WORK ITEM → Could you transcribe all of the data word for word?

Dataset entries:
——————————

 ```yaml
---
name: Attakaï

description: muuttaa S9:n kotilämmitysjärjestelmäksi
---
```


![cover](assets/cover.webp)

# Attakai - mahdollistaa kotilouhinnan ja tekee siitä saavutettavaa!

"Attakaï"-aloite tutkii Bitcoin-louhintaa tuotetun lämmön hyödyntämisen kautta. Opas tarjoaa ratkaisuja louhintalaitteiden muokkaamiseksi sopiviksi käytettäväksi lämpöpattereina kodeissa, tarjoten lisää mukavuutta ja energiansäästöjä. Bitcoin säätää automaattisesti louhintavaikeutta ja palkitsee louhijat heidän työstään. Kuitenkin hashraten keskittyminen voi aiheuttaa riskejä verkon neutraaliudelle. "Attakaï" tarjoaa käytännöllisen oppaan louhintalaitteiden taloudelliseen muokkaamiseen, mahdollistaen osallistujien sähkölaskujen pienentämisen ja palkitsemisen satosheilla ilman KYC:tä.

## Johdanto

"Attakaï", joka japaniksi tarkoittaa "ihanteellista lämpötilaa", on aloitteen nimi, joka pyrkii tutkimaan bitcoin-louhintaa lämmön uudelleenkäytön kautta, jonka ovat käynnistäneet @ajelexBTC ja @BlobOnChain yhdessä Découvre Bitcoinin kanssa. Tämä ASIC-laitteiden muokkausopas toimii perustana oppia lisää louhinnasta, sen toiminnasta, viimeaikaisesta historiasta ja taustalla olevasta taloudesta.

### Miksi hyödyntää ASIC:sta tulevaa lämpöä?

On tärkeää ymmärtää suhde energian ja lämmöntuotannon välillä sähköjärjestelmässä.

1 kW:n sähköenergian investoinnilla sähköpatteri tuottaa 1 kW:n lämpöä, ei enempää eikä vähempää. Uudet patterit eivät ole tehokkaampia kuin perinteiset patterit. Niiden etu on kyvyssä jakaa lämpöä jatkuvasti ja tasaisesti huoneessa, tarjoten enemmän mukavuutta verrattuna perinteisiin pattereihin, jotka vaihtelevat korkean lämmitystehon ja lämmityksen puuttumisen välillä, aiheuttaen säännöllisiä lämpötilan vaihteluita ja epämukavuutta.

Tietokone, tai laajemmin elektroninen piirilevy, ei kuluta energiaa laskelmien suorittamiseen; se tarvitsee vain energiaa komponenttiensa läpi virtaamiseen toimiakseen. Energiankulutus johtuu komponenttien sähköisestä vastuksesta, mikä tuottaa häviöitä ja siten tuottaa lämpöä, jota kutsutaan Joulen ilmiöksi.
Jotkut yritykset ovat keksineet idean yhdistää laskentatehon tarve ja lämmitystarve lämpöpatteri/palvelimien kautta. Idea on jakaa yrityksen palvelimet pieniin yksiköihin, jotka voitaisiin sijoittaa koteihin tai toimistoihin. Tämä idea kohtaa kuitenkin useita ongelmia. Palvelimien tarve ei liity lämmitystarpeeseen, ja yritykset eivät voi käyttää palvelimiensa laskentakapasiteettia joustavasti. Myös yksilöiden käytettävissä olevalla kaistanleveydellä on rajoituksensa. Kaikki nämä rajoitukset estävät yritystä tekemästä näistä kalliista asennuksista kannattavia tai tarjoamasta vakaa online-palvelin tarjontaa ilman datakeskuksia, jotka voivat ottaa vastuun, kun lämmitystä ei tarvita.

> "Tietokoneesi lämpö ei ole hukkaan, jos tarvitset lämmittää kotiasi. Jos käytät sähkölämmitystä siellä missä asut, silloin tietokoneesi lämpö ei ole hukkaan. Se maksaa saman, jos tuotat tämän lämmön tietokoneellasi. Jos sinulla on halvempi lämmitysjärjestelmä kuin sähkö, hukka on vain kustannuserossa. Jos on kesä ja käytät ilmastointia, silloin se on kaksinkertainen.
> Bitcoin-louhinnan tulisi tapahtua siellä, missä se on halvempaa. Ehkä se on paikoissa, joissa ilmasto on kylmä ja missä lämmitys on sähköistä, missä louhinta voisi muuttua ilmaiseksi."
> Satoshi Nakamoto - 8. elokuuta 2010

——————————

PROBLEM SOLUTION →
 ```yaml
---
name: Attakaï

description: muuttaa S9:n kotilämmitysjärjestelmäksi
---
```


![cover](assets/cover.webp)

# Attakai - mahdollistaa kotilouhinnan ja tekee siitä saavutettavaa!

"Attakaï"-aloite tutkii Bitcoin-louhintaa tuotetun lämmön hyödyntämisen kautta. Opas tarjoaa ratkaisuja louhintalaitteiden muokkaamiseksi sopiviksi käytettäväksi lämpöpattereina kodeissa, tarjoten lisää mukavuutta ja energiansäästöjä. Bitcoin säätää automaattisesti louhintavaikeutta ja palkitsee louhijat heidän työstään. Kuitenkin hashraten keskittyminen voi aiheuttaa riskejä verkon neutraaliudelle. "Attakaï" tarjoaa käytännöllisen oppaan louhintalaitteiden taloudelliseen muokkaamiseen, mahdollistaen osallistujien sähkölaskujen pienentämisen ja palkitsemisen satosheilla ilman KYC:tä.

## Johdanto

"Attakaï", joka japaniksi tarkoittaa "ihanteellista lämpötilaa", on aloitteen nimi, joka pyrkii tutkimaan bitcoin-louhintaa lämmön uudelleenkäytön kautta, jonka ovat käynnistäneet @ajelexBTC ja @BlobOnChain yhdessä Découvre Bitcoinin kanssa. Tämä ASIC-laitteiden muokkausopas toimii perustana oppia lisää louhinnasta, sen toiminnasta, viimeaikaisesta historiasta ja taustalla olevasta taloudesta.

### Miksi hyödyntää ASIC:sta tulevaa lämpöä?

On tärkeää ymmärtää suhde energian ja lämmöntuotannon välillä sähköjärjestelmässä.

1 kW:n sähköenergian investoinnilla sähköpatteri tuottaa 1 kW:n lämpöä, ei enempää eikä vähempää. Uudet patterit eivät ole tehokkaampia kuin perinteiset patterit. Niiden etu on kyvyssä jakaa lämpöä jatkuvasti ja tasaisesti huoneessa, tarjoten enemmän mukavuutta verrattuna perinteisiin pattereihin, jotka vaihtelevat korkean lämmitystehon ja lämmityksen puuttumisen välillä, aiheuttaen säännöllisiä lämpötilan vaihteluita ja epämukavuutta.

Tietokone, tai laajemmin elektroninen piirilevy, ei kuluta energiaa laskelmien suorittamiseen; se tarvitsee vain energiaa komponenttiensa läpi virtaamiseen toimiakseen. Energiankulutus johtuu komponenttien sähköisestä vastuksesta, mikä tuottaa häviöitä ja siten tuottaa lämpöä, jota kutsutaan Joulen ilmiöksi.
Jotkut yritykset ovat keksineet idean yhdistää laskentatehon tarve ja lämmitystarve lämpöpatteri/palvelimien kautta. Idea on jakaa yrityksen palvelimet pieniin yksiköihin, jotka voitaisiin sijoittaa koteihin tai toimistoihin. Tämä idea kohtaa kuitenkin useita ongelmia. Palvelimien tarve ei liity lämmitystarpeeseen, ja yritykset eivät voi käyttää palvelimiensa laskentakapasiteettia joustavasti. Myös yksilöiden käytettävissä olevalla kaistanleveydellä on rajoituksensa. Kaikki nämä rajoitukset estävät yritystä tekemästä näistä kalliista asennuksista kannattavia tai tarjoamasta vakaa online-palvelin tarjontaa ilman datakeskuksia, jotka voivat ottaa vastuun, kun lämmitystä ei tarvita.

> "Tietokoneesi lämpö ei ole hukkaan, jos tarvitset lämmittää kotiasi. Jos käytät sähkölämmitystä siellä missä asut, silloin tietokoneesi lämpö ei ole hukkaan. Se maksaa saman, jos tuotat tämän lämmön tietokoneellasi. Jos sinulla on halvempi lämmitysjärjestelmä kuin sähkö, hukka on vain kustannuserossa. Jos on kesä ja käytät ilmastointia, silloin se on kaksinkertainen.
> Bitcoin-louhinnan tulisi tapahtua siellä, missä se on halvempaa. Ehkä se on paikoissa, joissa ilmasto on kylmä ja missä lämmitys on sähköistä, missä louhinta voisi muuttua ilmaiseksi."
> Satoshi Nakamoto - 8. elokuuta 2010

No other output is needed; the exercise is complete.